Kinsolving referred to a Washington Times piece written about the issue of the threat facing Israel, and whether under international law it could act pre-emptively.
"The Washington Times published Purdue law professor Louis Beres and Israeli Major General Isaac Ben-Israel's statement that Israel has the right guaranteed to all states to act pre-emptively when faced with nuclear assault. And my question: Does the president agree or disagree with their writing that this is affirmed in international law?"
"The president is not commenting on op-ed pieces. Next," said Snow.
"They all…," started Kinsolving, when he was interrupted.
"I know – I know, it's a good question. And it's – you know, it's got great concern, but you know what? You ask me questions like this, I can't give you answers. And you know what? Why do you do this? Give me a question that – rather than asking an argumentative question about something that raises a provocative issue, or give me a head's up, and I'll try to do it. But we go through this. I love you. But you've got to help me out here… I mean, it's just – you know," Snow said.
"But these were statements by these…," Kinsolving started again.
"I know, and you think the president should respond to every statement made in every newspaper in the United States of America?" Snow said.
"No I just want to know. If you don't want to respond, that's fine. Could I just follow this up with the second part of it? They also write that the right to such pre-emptive action is also affirmed in the Sept. 20, 2002, American policy codification of the national security strategy of the United States. Are they wrong in this?" Kinsolving asked.
"No, we have a national security strategy, and I'm glad that they have read it," Snow said.
"The multiple security threats facing Israel are enormously complex. Jerusalem must soon decide if it can depend upon some combination of deterrence and active defense, or whether it must now also prepare for certain defensive first strikes against selected hard targets in Iran."
The article continued that Israel continues to work on its "Arrow" rocket, which has been successful in tests.
"If the Arrow were truly efficient in its expected reliability of intercept, even an irrational Iranian adversary armed with nuclear and/or biological weapons could be controlled. If Israel's nuclear deterrent were ignored by an enemy state willing to risk a massive 'counter-city' Israeli retaliation, that country's first-strike aggression could still be stopped by the Arrow."
However, the writers continued that no missile-defense system can ever be "leak-proof," and Israeli planners will need to calculate the Arrow's expected leakage rate in determining that nation's course of action.
"In principle, a small number of enemy missiles penetrating Arrow defenses might still be 'tolerable.' But if the incoming warheads were nuclear and/or biological, no rate of leakage could be acceptable. A fully zero leakage rate would be necessary to adequately protect Israel against nuclear and/or biological warheads, and such a rate is unattainable."
There also is the potential of a bomb delivered by vehicle, they noted.

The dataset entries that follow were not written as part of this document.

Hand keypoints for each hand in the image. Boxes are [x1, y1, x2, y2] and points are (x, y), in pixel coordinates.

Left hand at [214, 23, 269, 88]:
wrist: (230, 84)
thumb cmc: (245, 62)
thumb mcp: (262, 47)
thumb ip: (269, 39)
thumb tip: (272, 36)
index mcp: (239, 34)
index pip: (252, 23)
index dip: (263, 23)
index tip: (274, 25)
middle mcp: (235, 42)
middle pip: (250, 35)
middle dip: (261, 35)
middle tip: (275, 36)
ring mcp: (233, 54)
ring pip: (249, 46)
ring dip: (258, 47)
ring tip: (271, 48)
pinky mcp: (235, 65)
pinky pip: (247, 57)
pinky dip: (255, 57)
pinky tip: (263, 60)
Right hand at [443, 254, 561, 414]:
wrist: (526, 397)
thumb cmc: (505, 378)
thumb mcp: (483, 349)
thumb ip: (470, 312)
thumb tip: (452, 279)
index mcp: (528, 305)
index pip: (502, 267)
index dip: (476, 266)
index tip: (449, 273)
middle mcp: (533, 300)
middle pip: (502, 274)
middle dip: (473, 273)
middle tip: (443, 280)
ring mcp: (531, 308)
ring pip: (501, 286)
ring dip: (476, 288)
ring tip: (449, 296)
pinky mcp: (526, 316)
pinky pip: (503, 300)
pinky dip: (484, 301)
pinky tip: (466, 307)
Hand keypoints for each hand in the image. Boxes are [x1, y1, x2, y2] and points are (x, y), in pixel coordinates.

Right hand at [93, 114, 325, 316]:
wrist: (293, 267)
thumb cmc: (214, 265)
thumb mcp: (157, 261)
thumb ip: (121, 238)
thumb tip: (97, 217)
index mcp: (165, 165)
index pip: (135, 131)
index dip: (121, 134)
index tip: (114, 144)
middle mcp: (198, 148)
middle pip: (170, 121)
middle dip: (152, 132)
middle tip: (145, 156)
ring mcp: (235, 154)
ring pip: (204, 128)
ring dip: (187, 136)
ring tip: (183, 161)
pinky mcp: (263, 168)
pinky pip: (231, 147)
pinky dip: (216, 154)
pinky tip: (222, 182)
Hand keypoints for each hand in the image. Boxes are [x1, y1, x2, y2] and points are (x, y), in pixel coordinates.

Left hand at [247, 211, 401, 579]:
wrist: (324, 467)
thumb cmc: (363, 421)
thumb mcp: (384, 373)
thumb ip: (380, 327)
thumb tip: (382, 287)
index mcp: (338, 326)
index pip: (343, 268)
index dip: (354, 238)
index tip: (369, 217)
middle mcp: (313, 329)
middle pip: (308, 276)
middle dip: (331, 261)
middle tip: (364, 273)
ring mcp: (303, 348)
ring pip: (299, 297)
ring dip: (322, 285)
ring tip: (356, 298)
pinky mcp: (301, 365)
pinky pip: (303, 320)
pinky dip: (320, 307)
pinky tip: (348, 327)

"Israel still faces a number of state enemies whose undisguised preparations for attacking the Jewish state are literally genocidal, and who may not always be rational. Nowhere is it written that Israel must now simply sit back passively and respond only after a nuclear and/or biological attack has already been absorbed. Israel has the very same right granted to all states to act pre-emptively when facing an existential assault."
"Together with the United States, Israel exists in the crosshairs of a determined jihad that is profoundly theological and will not conform to rules of international law. Under no circumstances can Israel and the United States afford to allow this seventh-century view of the world to be combined with 21st-century weapons of mass destruction."